→ **SOURCE DOCUMENT**:
It doesn't have to be a quarter. Any piece of conductive metal that can bridge the tracks will do. i have a large steel washer that I use for that purpose.


----------



## DonR (Oct 18, 2012)

tr1 said:


> Replacing plastic wheels for metal ones 1.)How do you go about getting the proper excel
> length? Regard's ,tr1


I've replace many wheels on my cars. Usually, if there is a difference
in axle length, it will be minor. Simply using a sharp tool such as a narrow
hobby knife you can ream out the axle sockets in the truck
to get a free turning fit. A tool for this is commercially available.

Just be sure to get the right wheels, 33" or 36", else your couplers
will be vertically out of alignment.

Don


----------



## MtRR75 (Nov 27, 2013)

DonR said:


> I've replace many wheels on my cars. Usually, if there is a difference
> in axle length, it will be minor. Simply using a sharp tool such as a narrow
> hobby knife you can ream out the axle sockets in the truck
> to get a free turning fit. A tool for this is commercially available.


Micromark has the truck tuner tool:

http://www.micromark.com/ho-truck-tuner,8241.html

It may seem expensive for a simple little tool, but it does a great job of making wheels roll smoother, and lower rolling resistance means longer trains! I have used mine a lot.


----------



## tr1 (Mar 9, 2013)

*Truck axcel length?*

So your saying the axel length is a standard in the model ho rolling stock truck market.
And if there is a slight deviation? It will be very minor next to nil.
So, is it recommended to buy in bulk? And just bite the bullet when deviations do occurr?
Anyone.....?


----------



## DonR (Oct 18, 2012)

If you have your sizes right, yes, bulk buys will not
likely be a problem. Any variation can be made
right easily as described.

I have only bought a dozen or so at a time to have
on hand to convert any troublesome, or newly arrived
used car from a train show.

Don


----------



## tr1 (Mar 9, 2013)

→ **TASK PROMPT**:
What comes next in the forum thread about swapping plastic wheels for metal ones on HO rolling stock? Continue it from where it ends.

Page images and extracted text

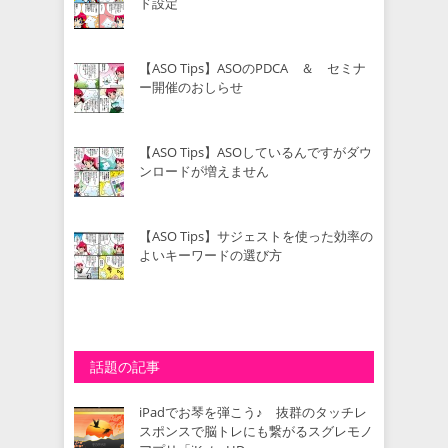
ド設定
【ASO Tips】ASOのPDCA ＆ セミナ
ー開催のおしらせ
【ASO Tips】ASOしているんですがダウ
ンロードが増えません
【ASO Tips】サジェストを使った効率の
よいキーワードの選び方
話題の記事
iPadでお琴を弾こう♪ 抜群のタッチレ
スポンスで脳トレにも繋がるスグレモノ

→ **REPLY TO THE EXERCISE**:
*surface mount, or standard 1/4watt resisters?*

Train detection, that's a good one. How does that work again? Regard's,tr1


----------



## MtRR75 (Nov 27, 2013)

tr1 said:


> So your saying the axel length is a standard in the model ho rolling stock truck market.
> And if there is a slight deviation? It will be very minor next to nil.
> So, is it recommended to buy in bulk? And just bite the bullet when deviations do occurr?
> Anyone.....?


I buy KaDee wheels in bulk, and have installed them in cars from a variety of manufacturers. The only problem I have had is with some Model Power Old Time passenger cars. Their axels were notably shorter than everybody else's. I could not force a KaDee wheel into their truck. The truck was warped and wheel bound tightly in it, when I tried. No problems with any other cars from Accurail, Athearn, Rivarossi, Roundhouse and Walthers.


----------



## MRLdave (Nov 1, 2011)

On the previously mentioned shorts, yes, it's a large NTRAK layout (size varies from 70 to 130 feet depending on venue) running DC and Crest remote throttles with 2 amp fuses.........any smaller and 4 locos will blow the fuses with no shorts present. A lot of members have older LL, concor, ect. locos that draw a lot more current that more modern locos. We also note sparks on the wheels when the metal wheels roll thru switch frogs and cross-overs. When we run DCC, the sparking wreaks havoc on our DCC.......as noted, the system immediately senses the "problem" and shuts down, causing all the locos to stop and then restart which is especially annoying with the sound equipped locos. Again, not a condemnation of metal wheels, just something to be aware of. I have a friend with a large outdoor G scale layout that is block controlled, and he prefers plastic wheels.....that's based on his worry that if you stop a train with a wheel on the rail gap, you can create a short between blocks (which might be set to opposite polarities).


----------



## Mseav (Jul 30, 2015)

Has anyone put a vernier caliper on a 31'', 33'' or 36'' wheel so I can measure what I have? What if you put 33'' wheels on a car with 31'' wheels?


----------



## MtRR75 (Nov 27, 2013)

Mseav said:


> Has anyone put a vernier caliper on a 31'', 33'' or 36'' wheel so I can measure what I have? What if you put 33'' wheels on a car with 31'' wheels?


I you replace the original wheels with different-sized wheels, your couplers might not line up correctly with the other cars in your train.

If you switch to larger wheels, they might rub against parts of the car bottom on curves.

If you switch to smaller wheels, the car will be a little lower and parts of the car might catch on the track, especially at turnouts.

In addition, changing the size of the wheels may make the train look odd or a little less prototypical.

I don't own calipers, but the difference between 33" and 36" wheels is easily visible when placed side by side. I have not heard of 31" wheels.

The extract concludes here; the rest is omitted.